A life worth living

Psychiatrist Carl Gustav Jung said that most of us will experience a midlife crisis. From the ages of 35 to 50, it seems, we are most likely to become aware of our finiteness. Death begins to appear on our horizon.

Perhaps it is an unconscious trauma of the pandemic or the consequence of a society that embraces productivist rationality, but at only 30 years old, I have been thinking about death on a daily basis for a few years now. And I hit myself on the knuckles when “I don’t live enough”.

A day spent lounging in bed? A waste. Sadness? An emotion that needs to be chased away quickly. A weekend spent reading and wandering? A missed opportunity for adventure.

Life can end at any moment. We must live life to the fullest, we are told. Accumulate extraordinary experiences and incredible anecdotes. That is a life that is “worth living.”

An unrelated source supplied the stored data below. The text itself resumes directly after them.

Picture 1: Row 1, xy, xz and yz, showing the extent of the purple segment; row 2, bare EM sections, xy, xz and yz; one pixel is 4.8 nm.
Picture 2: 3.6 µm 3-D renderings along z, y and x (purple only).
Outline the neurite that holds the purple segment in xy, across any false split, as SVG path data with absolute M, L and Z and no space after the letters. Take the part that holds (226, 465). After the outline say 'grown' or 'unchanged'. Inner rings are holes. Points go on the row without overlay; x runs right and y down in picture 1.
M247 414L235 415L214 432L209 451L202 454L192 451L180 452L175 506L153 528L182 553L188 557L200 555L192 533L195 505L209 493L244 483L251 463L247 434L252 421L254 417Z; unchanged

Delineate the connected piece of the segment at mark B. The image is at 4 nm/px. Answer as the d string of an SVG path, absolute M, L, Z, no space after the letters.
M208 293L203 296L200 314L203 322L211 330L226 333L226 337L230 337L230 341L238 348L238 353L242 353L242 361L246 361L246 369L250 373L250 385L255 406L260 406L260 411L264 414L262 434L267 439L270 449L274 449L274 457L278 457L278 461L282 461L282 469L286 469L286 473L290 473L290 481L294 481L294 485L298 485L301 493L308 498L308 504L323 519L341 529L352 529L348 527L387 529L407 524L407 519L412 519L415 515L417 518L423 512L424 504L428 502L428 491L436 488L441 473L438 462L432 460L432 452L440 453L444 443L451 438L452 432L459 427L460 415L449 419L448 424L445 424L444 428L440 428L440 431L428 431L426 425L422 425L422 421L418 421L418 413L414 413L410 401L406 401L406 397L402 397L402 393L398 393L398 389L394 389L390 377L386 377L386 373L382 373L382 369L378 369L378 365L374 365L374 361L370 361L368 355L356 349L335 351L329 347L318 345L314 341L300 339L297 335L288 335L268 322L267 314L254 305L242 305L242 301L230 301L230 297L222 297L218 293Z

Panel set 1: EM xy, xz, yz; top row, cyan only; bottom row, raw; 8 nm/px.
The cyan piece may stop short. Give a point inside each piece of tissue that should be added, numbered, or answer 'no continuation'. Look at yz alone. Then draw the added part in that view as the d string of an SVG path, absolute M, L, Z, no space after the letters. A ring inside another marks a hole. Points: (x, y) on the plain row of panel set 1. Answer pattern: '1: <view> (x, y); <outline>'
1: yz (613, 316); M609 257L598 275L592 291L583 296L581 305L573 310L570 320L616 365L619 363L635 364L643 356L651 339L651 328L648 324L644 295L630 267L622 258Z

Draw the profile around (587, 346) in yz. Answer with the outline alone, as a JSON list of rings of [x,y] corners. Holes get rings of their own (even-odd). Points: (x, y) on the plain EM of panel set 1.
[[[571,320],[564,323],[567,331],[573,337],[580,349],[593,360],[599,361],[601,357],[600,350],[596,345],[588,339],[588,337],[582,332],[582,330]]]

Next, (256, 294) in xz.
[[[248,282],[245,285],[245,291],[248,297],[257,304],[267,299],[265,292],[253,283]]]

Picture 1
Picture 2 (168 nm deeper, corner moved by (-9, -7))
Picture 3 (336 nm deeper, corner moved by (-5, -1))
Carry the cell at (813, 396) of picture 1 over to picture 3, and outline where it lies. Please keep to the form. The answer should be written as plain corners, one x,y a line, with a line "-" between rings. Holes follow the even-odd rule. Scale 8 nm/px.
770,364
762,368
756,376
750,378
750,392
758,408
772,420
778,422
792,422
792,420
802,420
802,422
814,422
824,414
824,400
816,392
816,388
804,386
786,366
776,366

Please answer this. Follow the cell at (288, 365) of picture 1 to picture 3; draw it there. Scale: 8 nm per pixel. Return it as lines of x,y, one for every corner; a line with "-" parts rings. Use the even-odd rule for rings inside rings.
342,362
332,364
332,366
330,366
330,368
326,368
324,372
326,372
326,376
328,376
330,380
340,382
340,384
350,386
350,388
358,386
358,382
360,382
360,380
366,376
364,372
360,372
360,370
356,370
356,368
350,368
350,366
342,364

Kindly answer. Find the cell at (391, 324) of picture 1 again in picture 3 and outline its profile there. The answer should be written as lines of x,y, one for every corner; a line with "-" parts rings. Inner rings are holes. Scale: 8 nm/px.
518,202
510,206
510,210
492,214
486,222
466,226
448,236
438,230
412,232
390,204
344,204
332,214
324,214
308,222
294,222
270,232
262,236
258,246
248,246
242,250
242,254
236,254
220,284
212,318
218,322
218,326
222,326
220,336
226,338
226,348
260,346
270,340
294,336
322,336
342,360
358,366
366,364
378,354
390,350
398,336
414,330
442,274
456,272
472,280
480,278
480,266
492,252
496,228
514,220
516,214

The trouble with this view is that it commands us to fight the void that is inherent in the human experience. Trying to fill it stubbornly is nothing more than fighting against our nature. And it is exhausting, to say the least.

We do not live “less” when we are sad, when we are wandering, when life orders us to stop and listen to it. Quite the contrary. The poet Rainer Maria Rilke has much to teach us on this subject. He invites us to be patient, a quality that is far from popular in these times: “To let every impression and every germ of a feeling blossom deep within oneself, in the darkness, in the ineffable, in the unconscious, in that region where our own understanding does not reach, to wait in all humility and patience for the hour when one will give birth to a new clarity: this alone is to live as an artist, in the intelligence of things as creation.”

Let’s cultivate patience. Let’s slow down. Let’s get bored. Let’s welcome the emptiness. Let’s inhabit our sadness. That’s also what a life is worth living.